Print out the entries exactly, and include each one.

(Data provided)

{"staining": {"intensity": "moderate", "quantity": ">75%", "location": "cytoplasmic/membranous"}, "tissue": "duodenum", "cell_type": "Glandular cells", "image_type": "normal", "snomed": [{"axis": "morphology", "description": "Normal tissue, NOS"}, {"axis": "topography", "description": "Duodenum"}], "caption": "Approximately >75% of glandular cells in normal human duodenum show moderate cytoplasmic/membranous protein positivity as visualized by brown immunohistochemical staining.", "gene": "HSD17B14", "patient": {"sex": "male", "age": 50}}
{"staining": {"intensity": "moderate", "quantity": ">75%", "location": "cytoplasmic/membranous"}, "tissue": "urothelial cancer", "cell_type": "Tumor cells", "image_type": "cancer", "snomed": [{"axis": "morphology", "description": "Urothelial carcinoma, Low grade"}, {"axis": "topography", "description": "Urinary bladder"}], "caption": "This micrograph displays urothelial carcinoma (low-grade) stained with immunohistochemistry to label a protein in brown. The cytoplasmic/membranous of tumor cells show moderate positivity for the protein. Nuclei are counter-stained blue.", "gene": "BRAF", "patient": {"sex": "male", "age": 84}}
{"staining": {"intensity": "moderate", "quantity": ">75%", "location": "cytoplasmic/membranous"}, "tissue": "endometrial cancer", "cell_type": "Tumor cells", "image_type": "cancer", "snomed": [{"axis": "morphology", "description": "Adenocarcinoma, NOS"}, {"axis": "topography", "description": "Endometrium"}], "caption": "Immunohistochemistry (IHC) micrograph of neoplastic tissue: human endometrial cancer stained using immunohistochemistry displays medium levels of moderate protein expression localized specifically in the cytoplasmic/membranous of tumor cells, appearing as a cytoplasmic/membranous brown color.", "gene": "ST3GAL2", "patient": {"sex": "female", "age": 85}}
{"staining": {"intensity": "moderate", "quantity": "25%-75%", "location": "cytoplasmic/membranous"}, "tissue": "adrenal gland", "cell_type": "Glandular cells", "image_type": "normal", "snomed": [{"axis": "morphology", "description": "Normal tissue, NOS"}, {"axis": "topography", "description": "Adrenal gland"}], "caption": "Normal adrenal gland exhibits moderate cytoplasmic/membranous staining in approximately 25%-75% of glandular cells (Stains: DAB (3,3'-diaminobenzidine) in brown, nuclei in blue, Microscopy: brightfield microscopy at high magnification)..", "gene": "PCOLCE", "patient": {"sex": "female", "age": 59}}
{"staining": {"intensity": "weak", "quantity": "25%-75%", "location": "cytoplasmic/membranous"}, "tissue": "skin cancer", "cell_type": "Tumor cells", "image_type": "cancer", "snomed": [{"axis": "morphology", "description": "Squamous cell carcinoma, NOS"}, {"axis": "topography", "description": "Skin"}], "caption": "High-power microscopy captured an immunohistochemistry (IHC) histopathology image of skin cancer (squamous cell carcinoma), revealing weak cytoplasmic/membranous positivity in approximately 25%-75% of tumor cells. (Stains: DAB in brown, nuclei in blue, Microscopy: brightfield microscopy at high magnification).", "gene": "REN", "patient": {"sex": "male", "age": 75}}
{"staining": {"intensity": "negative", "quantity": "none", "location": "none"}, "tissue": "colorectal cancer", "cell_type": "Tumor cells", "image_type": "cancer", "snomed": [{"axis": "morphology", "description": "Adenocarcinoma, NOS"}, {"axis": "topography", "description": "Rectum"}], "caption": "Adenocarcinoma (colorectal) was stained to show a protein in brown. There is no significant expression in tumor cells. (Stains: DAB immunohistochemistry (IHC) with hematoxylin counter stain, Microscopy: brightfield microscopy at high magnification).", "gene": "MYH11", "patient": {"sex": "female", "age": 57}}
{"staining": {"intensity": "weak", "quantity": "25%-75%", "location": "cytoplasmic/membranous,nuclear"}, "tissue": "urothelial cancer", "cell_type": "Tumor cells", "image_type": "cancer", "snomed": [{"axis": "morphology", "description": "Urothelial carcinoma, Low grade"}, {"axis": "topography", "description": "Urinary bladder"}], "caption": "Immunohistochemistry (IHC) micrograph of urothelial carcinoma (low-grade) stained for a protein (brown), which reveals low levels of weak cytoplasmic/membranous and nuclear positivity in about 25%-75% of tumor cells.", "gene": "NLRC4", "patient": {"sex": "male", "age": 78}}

(End Data provided)

■ **Worked solution**:
{"staining": {"intensity": "moderate", "quantity": ">75%", "location": "cytoplasmic/membranous"}, "tissue": "duodenum", "cell_type": "Glandular cells", "image_type": "normal", "snomed": [{"axis": "morphology", "description": "Normal tissue, NOS"}, {"axis": "topography", "description": "Duodenum"}], "caption": "Approximately >75% of glandular cells in normal human duodenum show moderate cytoplasmic/membranous protein positivity as visualized by brown immunohistochemical staining.", "gene": "HSD17B14", "patient": {"sex": "male", "age": 50}}
{"staining": {"intensity": "moderate", "quantity": ">75%", "location": "cytoplasmic/membranous"}, "tissue": "urothelial cancer", "cell_type": "Tumor cells", "image_type": "cancer", "snomed": [{"axis": "morphology", "description": "Urothelial carcinoma, Low grade"}, {"axis": "topography", "description": "Urinary bladder"}], "caption": "This micrograph displays urothelial carcinoma (low-grade) stained with immunohistochemistry to label a protein in brown. The cytoplasmic/membranous of tumor cells show moderate positivity for the protein. Nuclei are counter-stained blue.", "gene": "BRAF", "patient": {"sex": "male", "age": 84}}
{"staining": {"intensity": "moderate", "quantity": ">75%", "location": "cytoplasmic/membranous"}, "tissue": "endometrial cancer", "cell_type": "Tumor cells", "image_type": "cancer", "snomed": [{"axis": "morphology", "description": "Adenocarcinoma, NOS"}, {"axis": "topography", "description": "Endometrium"}], "caption": "Immunohistochemistry (IHC) micrograph of neoplastic tissue: human endometrial cancer stained using immunohistochemistry displays medium levels of moderate protein expression localized specifically in the cytoplasmic/membranous of tumor cells, appearing as a cytoplasmic/membranous brown color.", "gene": "ST3GAL2", "patient": {"sex": "female", "age": 85}}
{"staining": {"intensity": "moderate", "quantity": "25%-75%", "location": "cytoplasmic/membranous"}, "tissue": "adrenal gland", "cell_type": "Glandular cells", "image_type": "normal", "snomed": [{"axis": "morphology", "description": "Normal tissue, NOS"}, {"axis": "topography", "description": "Adrenal gland"}], "caption": "Normal adrenal gland exhibits moderate cytoplasmic/membranous staining in approximately 25%-75% of glandular cells (Stains: DAB (3,3'-diaminobenzidine) in brown, nuclei in blue, Microscopy: brightfield microscopy at high magnification)..", "gene": "PCOLCE", "patient": {"sex": "female", "age": 59}}
{"staining": {"intensity": "weak", "quantity": "25%-75%", "location": "cytoplasmic/membranous"}, "tissue": "skin cancer", "cell_type": "Tumor cells", "image_type": "cancer", "snomed": [{"axis": "morphology", "description": "Squamous cell carcinoma, NOS"}, {"axis": "topography", "description": "Skin"}], "caption": "High-power microscopy captured an immunohistochemistry (IHC) histopathology image of skin cancer (squamous cell carcinoma), revealing weak cytoplasmic/membranous positivity in approximately 25%-75% of tumor cells. (Stains: DAB in brown, nuclei in blue, Microscopy: brightfield microscopy at high magnification).", "gene": "REN", "patient": {"sex": "male", "age": 75}}
{"staining": {"intensity": "negative", "quantity": "none", "location": "none"}, "tissue": "colorectal cancer", "cell_type": "Tumor cells", "image_type": "cancer", "snomed": [{"axis": "morphology", "description": "Adenocarcinoma, NOS"}, {"axis": "topography", "description": "Rectum"}], "caption": "Adenocarcinoma (colorectal) was stained to show a protein in brown. There is no significant expression in tumor cells. (Stains: DAB immunohistochemistry (IHC) with hematoxylin counter stain, Microscopy: brightfield microscopy at high magnification).", "gene": "MYH11", "patient": {"sex": "female", "age": 57}}
{"staining": {"intensity": "weak", "quantity": "25%-75%", "location": "cytoplasmic/membranous,nuclear"}, "tissue": "urothelial cancer", "cell_type": "Tumor cells", "image_type": "cancer", "snomed": [{"axis": "morphology", "description": "Urothelial carcinoma, Low grade"}, {"axis": "topography", "description": "Urinary bladder"}], "caption": "Immunohistochemistry (IHC) micrograph of urothelial carcinoma (low-grade) stained for a protein (brown), which reveals low levels of weak cytoplasmic/membranous and nuclear positivity in about 25%-75% of tumor cells.", "gene": "NLRC4", "patient": {"sex": "male", "age": 78}}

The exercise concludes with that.